Malgré leur familiarité avec les outils numériques, les jeunes de la génération Z restent particulièrement exposés aux cybermenaces. C’est le principal enseignement d’une étude menée par Kaspersky auprès de 7 200 répondants dans 18 pays, qui révèle que 52 % des membres de la Gen Z déclarent avoir déjà été victimes d’une cyberattaque visant leurs appareils, leurs comptes en ligne ou leurs données personnelles.
Selon l’étude, 57 % des jeunes passent désormais davantage de temps en ligne que dans le monde réel, tandis que 67 % utilisent principalement leur smartphone pour accéder à Internet. Bien que 59 % d’entre eux disent avoir pleinement confiance dans l’environnement numérique, seuls 28 % estiment posséder de réelles compétences avancées en informatique.

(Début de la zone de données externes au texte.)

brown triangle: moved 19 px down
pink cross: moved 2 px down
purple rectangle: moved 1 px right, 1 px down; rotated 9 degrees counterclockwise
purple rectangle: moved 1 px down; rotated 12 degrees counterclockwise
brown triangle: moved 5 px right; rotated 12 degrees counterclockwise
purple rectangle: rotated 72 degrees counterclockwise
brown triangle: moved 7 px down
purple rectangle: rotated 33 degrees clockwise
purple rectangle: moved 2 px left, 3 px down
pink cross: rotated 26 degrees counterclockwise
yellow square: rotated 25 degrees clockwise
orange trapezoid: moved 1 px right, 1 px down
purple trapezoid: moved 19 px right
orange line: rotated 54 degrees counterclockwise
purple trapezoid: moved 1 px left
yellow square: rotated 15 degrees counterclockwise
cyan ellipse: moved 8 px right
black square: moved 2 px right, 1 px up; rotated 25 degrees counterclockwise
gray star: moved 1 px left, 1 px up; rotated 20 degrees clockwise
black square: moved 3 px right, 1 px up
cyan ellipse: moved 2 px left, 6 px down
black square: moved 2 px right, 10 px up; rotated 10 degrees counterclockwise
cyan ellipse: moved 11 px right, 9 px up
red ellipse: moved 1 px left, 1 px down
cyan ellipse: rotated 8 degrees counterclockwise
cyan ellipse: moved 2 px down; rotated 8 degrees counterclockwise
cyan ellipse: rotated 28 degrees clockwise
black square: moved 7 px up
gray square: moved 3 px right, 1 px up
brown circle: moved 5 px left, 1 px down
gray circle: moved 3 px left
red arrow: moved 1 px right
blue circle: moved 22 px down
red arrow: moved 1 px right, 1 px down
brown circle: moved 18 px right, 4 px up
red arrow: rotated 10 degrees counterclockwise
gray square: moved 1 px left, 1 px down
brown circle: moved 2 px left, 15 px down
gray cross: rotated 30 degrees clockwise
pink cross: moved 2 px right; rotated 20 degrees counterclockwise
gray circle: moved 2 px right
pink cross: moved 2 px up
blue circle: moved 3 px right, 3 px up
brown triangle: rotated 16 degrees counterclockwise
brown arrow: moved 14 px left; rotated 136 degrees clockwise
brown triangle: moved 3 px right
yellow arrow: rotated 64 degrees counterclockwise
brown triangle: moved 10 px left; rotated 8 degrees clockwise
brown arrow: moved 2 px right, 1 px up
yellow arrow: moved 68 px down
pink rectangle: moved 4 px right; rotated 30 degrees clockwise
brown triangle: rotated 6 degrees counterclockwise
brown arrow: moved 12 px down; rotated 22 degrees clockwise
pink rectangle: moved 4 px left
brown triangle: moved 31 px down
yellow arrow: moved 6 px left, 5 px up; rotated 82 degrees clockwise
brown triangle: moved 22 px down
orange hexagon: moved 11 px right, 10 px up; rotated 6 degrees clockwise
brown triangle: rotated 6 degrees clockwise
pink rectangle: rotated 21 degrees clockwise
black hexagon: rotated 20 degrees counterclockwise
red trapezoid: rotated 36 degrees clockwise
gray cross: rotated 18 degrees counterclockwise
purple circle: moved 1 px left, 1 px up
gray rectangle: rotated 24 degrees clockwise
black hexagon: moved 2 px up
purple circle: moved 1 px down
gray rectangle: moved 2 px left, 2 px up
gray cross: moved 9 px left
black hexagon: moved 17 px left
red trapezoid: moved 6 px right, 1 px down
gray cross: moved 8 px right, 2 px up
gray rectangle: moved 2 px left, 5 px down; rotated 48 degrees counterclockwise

L’enquête met également en évidence des pratiques de sécurité encore insuffisantes. Seuls 27 % des membres de la Gen Z utilisent un antivirus sur leur smartphone et ils sont moins nombreux que les autres générations à renouveler régulièrement leurs mots de passe. Parmi les incidents les plus fréquents, 17 % ont déjà vu un compte sur les réseaux sociaux piraté, tandis que 12 % ont perdu l’accès à un compte de jeu vidéo.
L’étude souligne aussi la vulnérabilité des smartphones, qui concentrent des données personnelles sensibles. Les photos et les documents personnels figurent parmi les contenus les plus précieux pour cette génération, mais seulement 28 % des répondants déclarent effectuer des sauvegardes régulières de leur appareil.
Pour Irina Ermilova, vice-présidente en charge des produits grand public chez Kaspersky, la familiarité avec les technologies ne garantit pas une bonne protection. « La Gen Z a grandi avec Internet, mais il ne faut pas confondre habitude et maîtrise de la sécurité », rappelle-t-elle, estimant que les bons réflexes en matière de cybersécurité doivent désormais faire partie des gestes du quotidien.